■ SELECTED PASSAGE ■
%%

16. The circuit of claim 11, wherein the initial approximation circuit is further configured and arranged to perform piecewise linear approximation on Y.

17. The circuit of claim 11, wherein the initial approximation circuit is further configured and arranged to look up Y in bipartite tables.

18. The circuit of claim 11, wherein the initial approximation circuit is further configured and arranged to look up Y in multi-partite tables.

19. The circuit of claim 11, wherein one or more of the initial approximation circuit, the Newton-Raphson circuit, the reduction circuit, the Taylor series evaluation circuit, and the first multiplier circuit are implemented in programmable logic circuitry.

20. The circuit of claim 11, wherein one or more of the initial approximation circuit, the Newton-Raphson circuit, the reduction circuit, the Taylor series evaluation circuit, and the first multiplier circuit are implemented in a digital signal processing circuitry in a field programmable gate array.

Description:

One or more embodiments generally relate to circuits for computing reciprocal, square root, inverse square root, logarithm, and exponential functions.

The reciprocal, square root, inverse square root, logarithm, and exponential functions are used often in digital signal processing and many other applications. There are many known methods for computing these functions, examples of which include Newton-Raphson and argument reduction with Taylor Series expansion. The Newton-Raphson method entails obtaining an initial approximation of the function, such as with a look-up table, and performing a number of recurrence iterations. For example, the Newton-Raphson recurrence iteration for the reciprocal of x is:

*z*(*n+*1)=*z*(*n*)*(2−*x*z*(*n*))

where z(n) is the computed reciprocal of x in the n^{th }iteration.

Computing the reciprocal function using the Newton-Raphson method generally requires two multipliers and one adder per iteration. The rate of convergence is quadratic, which means the precision of the result of each iteration is twice as many bits as the precision of the starting point. The size of the multipliers and adders needed for each iteration increases proportionally with each iteration. The Newton-Raphson method also requires an initial approximation of the reciprocal function. The accuracy of the initial approximation is important for rapid convergence in the minimum number of iterations. One approach for obtaining an initial approximation is described by Ito et al. in “Efficient Initial Approximation for Multiplicative Division and Square Root by a Multiplication with Operand Modification” (IEEE Transactions on Computers, vol. 46, No. 4, April 1997).

Ercegovac et al., in “Reciprocation, Square Root, Inverse Square Root, and Some Elementary Functions Using Small Multipliers (IEEE Transactions on Computers, vol. 49, No. 7, July 2000), describe a method based on argument reduction and series expansion. The method allows fast evaluation of various functions at single and double precision.

In one embodiment, a method is provided for evaluating a function of an input value, Y. The method includes generating an approximate value, RA, of the reciprocal of Y by an initial approximation circuit. One Newton-Raphson iteration is performed by a Newton-Raphson circuit as a function of RA and Y. The result is a truncated approximate value, R. A reduction circuit multiplies R by Y and subtracts 1, resulting in a reduced argument, A. A Taylor series evaluation circuit performs a Taylor series evaluation of A, resulting in an evaluated argument, B. A first multiplier circuit multiplies B by a post-processing factor and outputs a final product.

%%

■ EXERCISE INSTRUCTIONS ■
A) Name every function that the patent excerpt says the embodiments compute circuits for.
B) Carry the patent excerpt forward with new sentences that begin right after its last sentence.
The data after this point comes from a different source than the patent excerpt.

■ SUPPLIED MATERIAL ■
%%

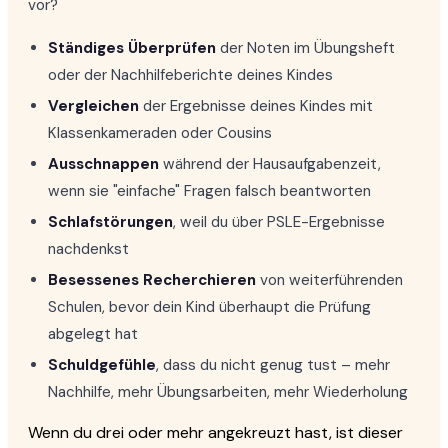
vor?
Ständiges Überprüfen
der Noten im Übungsheft
oder der Nachhilfeberichte deines Kindes
Vergleichen
der Ergebnisse deines Kindes mit
Klassenkameraden oder Cousins
Ausschnappen
während der Hausaufgabenzeit,
wenn sie "einfache" Fragen falsch beantworten
Schlafstörungen
, weil du über PSLE-Ergebnisse
nachdenkst
Besessenes Recherchieren
von weiterführenden
Schulen, bevor dein Kind überhaupt die Prüfung
abgelegt hat
Schuldgefühle
, dass du nicht genug tust – mehr
Nachhilfe, mehr Übungsarbeiten, mehr Wiederholung
Wenn du drei oder mehr angekreuzt hast, ist dieser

%%

■ ANSWERS TO THE TASKS ■
A) Reciprocal, square root, inverse square root, logarithm, and exponential.

B)
In another embodiment, a circuit is provided for evaluating a function of an input value, Y. The circuit includes an initial approximation circuit that is configured and arranged to generate an approximate value, RA, of the reciprocal of Y. A Newton-Raphson circuit is coupled to the initial approximation circuit. The Newton-Raphson circuit is configured and arranged to perform one Newton-Raphson iteration as a function of RA and Y and output a truncated approximate value, R. A reduction circuit is coupled to the Newton-Raphson circuit, the reduction circuit configured and arranged to multiply R by Y and subtract 1 and output a reduced argument, A. A Taylor series evaluation circuit is coupled to the reduction circuit and is configured and arranged to perform a Taylor series evaluation of A and output an evaluated argument, B. A first multiplier circuit is coupled to the Taylor series evaluation circuit. The first multiplier circuit is configured and arranged to multiply B by a post-processing factor and output a final product.

Other embodiments will be recognized from consideration of the Detailed Description and Claims, which follow.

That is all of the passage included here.